Tee Shirts, Tea Shirts, And The First Amendment

October 20, 2010

Two tee shirt incidents are in the news. There is the “Tea Shirt” case that is getting a lot of coverage. Then there’s this story from Baldwinsville, New York. Both present constitutional questions regarding free speech and the first amendment.

A Flagstaff, Arizona  woman wants to wear her “Tea Party” shirt into her local polling place when she votes on November 2nd. The dispute started back in May, when Diane Wickberg showed up for a sales tax vote wearing the controversial piece of clothing, which reads “Flagstaff Tea Party,Reclaiming Our Constitution Now.” She was told by a poll worker that she needed to turn the shirt inside out, but was eventually allowed to vote wearing the shirt because no one else was voting at the time. A State statute says that “no political or electioneering materials may be displayed” within 75 feet of any polling place.

Now she is suing for the right to wear her shirt when voting in the upcoming election. She is being supported by the Goldwater Institute, which filed the federal civil rights lawsuit on Ms. Wickberg’s behalf. The suit claims that neither the T-shirt nor the Flagstaff Tea Party advocates for or against any candidate or ballot measure. Therefore, the suit contends, Ms. Wickberg’s First Amendment free speech rights are being violated.

My bias is always towards protecting speech, but it seems a stretch to argue that the phrase “Tea Party” is not political. We’ll soon find out what the court thinks.

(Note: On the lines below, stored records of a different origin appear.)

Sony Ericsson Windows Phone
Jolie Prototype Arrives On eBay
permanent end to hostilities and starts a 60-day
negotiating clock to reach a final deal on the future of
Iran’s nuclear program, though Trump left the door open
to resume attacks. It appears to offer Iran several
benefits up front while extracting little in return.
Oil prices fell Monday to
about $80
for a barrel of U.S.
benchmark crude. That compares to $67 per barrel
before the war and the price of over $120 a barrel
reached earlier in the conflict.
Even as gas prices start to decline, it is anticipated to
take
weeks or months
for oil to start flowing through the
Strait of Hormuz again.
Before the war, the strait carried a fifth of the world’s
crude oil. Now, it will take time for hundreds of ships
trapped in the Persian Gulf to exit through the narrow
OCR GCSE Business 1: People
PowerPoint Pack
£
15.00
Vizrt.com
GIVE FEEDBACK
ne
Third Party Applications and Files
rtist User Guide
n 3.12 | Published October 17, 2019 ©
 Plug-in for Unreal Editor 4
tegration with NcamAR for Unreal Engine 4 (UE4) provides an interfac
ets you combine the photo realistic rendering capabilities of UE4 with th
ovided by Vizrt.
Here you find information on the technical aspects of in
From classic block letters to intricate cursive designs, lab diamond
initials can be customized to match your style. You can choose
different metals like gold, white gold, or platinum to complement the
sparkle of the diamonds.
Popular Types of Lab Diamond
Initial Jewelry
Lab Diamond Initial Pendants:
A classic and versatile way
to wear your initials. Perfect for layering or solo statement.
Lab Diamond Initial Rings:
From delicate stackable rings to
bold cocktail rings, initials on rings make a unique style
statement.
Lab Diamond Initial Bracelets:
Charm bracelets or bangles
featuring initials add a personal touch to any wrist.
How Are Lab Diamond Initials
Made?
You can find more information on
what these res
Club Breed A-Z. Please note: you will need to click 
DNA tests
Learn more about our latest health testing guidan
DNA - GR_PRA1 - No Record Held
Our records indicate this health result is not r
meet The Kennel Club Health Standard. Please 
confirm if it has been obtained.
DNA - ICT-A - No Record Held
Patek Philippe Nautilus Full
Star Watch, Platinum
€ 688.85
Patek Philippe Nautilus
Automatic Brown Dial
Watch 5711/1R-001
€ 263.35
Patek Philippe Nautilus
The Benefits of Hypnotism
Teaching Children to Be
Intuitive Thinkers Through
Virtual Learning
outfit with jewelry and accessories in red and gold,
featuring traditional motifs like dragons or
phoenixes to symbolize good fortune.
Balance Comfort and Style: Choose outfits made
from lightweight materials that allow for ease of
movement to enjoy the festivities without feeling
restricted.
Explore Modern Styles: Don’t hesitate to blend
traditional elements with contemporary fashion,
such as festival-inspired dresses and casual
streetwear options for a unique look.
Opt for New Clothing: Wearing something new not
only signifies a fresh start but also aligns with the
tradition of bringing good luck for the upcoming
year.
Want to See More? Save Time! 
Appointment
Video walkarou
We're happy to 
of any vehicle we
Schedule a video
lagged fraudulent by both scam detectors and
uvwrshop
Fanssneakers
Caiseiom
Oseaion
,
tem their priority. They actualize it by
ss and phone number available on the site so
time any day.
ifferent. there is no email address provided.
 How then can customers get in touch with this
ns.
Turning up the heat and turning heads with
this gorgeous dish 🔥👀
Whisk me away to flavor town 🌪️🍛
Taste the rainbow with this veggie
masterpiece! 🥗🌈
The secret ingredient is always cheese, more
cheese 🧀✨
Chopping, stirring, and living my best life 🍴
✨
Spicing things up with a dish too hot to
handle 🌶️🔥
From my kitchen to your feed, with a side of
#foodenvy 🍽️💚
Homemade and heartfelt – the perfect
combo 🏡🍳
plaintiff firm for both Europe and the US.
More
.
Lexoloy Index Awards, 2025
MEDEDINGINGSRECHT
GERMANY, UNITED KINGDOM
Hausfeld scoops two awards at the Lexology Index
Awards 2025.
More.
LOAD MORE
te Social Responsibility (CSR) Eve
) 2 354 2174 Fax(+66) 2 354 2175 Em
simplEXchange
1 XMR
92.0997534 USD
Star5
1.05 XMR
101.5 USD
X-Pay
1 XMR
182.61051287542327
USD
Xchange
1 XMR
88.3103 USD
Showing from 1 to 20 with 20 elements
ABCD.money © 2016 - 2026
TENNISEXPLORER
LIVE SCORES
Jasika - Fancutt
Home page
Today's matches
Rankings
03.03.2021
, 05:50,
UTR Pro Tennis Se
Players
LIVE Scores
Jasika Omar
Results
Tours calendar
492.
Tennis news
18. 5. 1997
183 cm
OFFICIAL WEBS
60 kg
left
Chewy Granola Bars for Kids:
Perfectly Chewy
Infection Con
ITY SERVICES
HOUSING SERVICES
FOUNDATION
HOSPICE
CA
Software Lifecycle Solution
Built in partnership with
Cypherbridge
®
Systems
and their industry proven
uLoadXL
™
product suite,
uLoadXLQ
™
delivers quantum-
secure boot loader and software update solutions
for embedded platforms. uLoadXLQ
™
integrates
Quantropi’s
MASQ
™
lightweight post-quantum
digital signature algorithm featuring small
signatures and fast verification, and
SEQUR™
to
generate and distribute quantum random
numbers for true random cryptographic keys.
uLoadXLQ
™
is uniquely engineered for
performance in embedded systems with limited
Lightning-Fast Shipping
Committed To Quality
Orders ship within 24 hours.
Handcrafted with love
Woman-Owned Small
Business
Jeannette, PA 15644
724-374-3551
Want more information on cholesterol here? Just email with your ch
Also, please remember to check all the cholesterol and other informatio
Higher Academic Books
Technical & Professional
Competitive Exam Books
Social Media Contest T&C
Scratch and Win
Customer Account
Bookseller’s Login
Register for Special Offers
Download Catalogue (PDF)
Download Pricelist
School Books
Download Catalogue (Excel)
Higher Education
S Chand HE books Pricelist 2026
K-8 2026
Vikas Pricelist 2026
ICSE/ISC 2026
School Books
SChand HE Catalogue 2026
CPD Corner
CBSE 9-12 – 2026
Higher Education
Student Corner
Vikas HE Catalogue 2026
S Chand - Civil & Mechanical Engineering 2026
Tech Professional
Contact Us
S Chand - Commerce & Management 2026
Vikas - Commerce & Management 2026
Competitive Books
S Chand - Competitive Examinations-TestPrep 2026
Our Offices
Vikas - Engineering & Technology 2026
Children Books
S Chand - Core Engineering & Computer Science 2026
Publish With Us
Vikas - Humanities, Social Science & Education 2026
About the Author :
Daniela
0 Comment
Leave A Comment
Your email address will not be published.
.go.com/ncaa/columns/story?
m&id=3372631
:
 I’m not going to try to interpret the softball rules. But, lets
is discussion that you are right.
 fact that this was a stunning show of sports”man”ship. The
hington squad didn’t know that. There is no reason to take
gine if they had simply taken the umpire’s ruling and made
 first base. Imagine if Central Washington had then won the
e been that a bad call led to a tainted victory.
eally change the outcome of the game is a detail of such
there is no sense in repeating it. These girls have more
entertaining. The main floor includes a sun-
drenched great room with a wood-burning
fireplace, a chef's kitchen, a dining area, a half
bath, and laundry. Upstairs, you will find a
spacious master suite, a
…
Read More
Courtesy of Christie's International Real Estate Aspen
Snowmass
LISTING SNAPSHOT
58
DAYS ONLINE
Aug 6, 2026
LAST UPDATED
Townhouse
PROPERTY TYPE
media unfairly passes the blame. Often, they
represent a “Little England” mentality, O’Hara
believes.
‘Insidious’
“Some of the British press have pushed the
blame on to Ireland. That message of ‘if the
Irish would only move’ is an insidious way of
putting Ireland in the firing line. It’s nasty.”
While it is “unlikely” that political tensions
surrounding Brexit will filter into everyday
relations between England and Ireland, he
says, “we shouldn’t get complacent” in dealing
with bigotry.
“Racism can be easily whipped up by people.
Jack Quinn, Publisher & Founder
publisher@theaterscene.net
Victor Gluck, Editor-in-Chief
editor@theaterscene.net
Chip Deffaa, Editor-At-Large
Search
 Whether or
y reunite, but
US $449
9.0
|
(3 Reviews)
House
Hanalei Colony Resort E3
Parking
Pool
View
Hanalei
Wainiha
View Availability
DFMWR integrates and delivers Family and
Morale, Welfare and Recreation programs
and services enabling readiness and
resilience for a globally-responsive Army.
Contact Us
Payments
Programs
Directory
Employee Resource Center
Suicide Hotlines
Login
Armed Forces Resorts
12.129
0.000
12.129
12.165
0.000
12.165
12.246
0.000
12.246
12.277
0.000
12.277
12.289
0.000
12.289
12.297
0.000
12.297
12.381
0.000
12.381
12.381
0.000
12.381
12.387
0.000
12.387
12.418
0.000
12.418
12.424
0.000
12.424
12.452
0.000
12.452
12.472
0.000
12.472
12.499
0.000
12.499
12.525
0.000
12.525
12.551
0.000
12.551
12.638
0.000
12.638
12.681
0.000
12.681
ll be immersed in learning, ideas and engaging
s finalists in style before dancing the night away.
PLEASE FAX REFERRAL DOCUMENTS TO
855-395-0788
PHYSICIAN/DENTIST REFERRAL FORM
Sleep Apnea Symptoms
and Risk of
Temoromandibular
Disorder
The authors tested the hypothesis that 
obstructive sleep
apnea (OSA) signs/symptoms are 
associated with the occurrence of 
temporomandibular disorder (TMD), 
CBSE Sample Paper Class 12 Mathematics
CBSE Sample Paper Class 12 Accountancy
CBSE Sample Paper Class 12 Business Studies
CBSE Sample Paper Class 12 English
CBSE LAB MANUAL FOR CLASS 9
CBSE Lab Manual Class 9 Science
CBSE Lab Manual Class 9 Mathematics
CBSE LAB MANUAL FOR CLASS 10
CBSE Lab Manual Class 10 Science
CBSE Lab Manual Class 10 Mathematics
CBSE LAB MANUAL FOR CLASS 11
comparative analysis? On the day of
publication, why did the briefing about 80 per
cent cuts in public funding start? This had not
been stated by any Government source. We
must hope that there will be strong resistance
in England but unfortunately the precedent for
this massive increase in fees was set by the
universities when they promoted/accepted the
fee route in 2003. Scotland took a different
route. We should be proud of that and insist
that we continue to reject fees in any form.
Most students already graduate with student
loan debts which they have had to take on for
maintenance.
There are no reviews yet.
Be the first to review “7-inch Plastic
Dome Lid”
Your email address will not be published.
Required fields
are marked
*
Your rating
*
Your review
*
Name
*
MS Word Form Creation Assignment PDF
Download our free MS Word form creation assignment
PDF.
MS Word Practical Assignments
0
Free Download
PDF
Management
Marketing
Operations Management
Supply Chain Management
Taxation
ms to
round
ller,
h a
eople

The second “tee-shirt” situation is shocking, and kind of funny. It pits a fourth grade Yankees fan against his teacher, a die-hard Red Sox fan. The teacher decided that Nathan Johns shouldn’t be allowed to wear his CC Sabathia shirt to school. So, he made him turn it inside out and wear it that way for the rest of the school day. The boy and his parents are now claiming that the student’s First Amendment rights were violated, and they are right. As I have posted in the past, schools do have some power when it comes to regulating a student’s appearance and clothing, see here and here. The teacher might be in a slightly better position to argue if his classroom wasn’t decorated in Red Sox paraphernalia.

The school district is now investigating. I’m willing to bet the teacher loses this battle. As a Mets fan, I’m not going to get into the wisdom of allowing your child to root for the Yankees.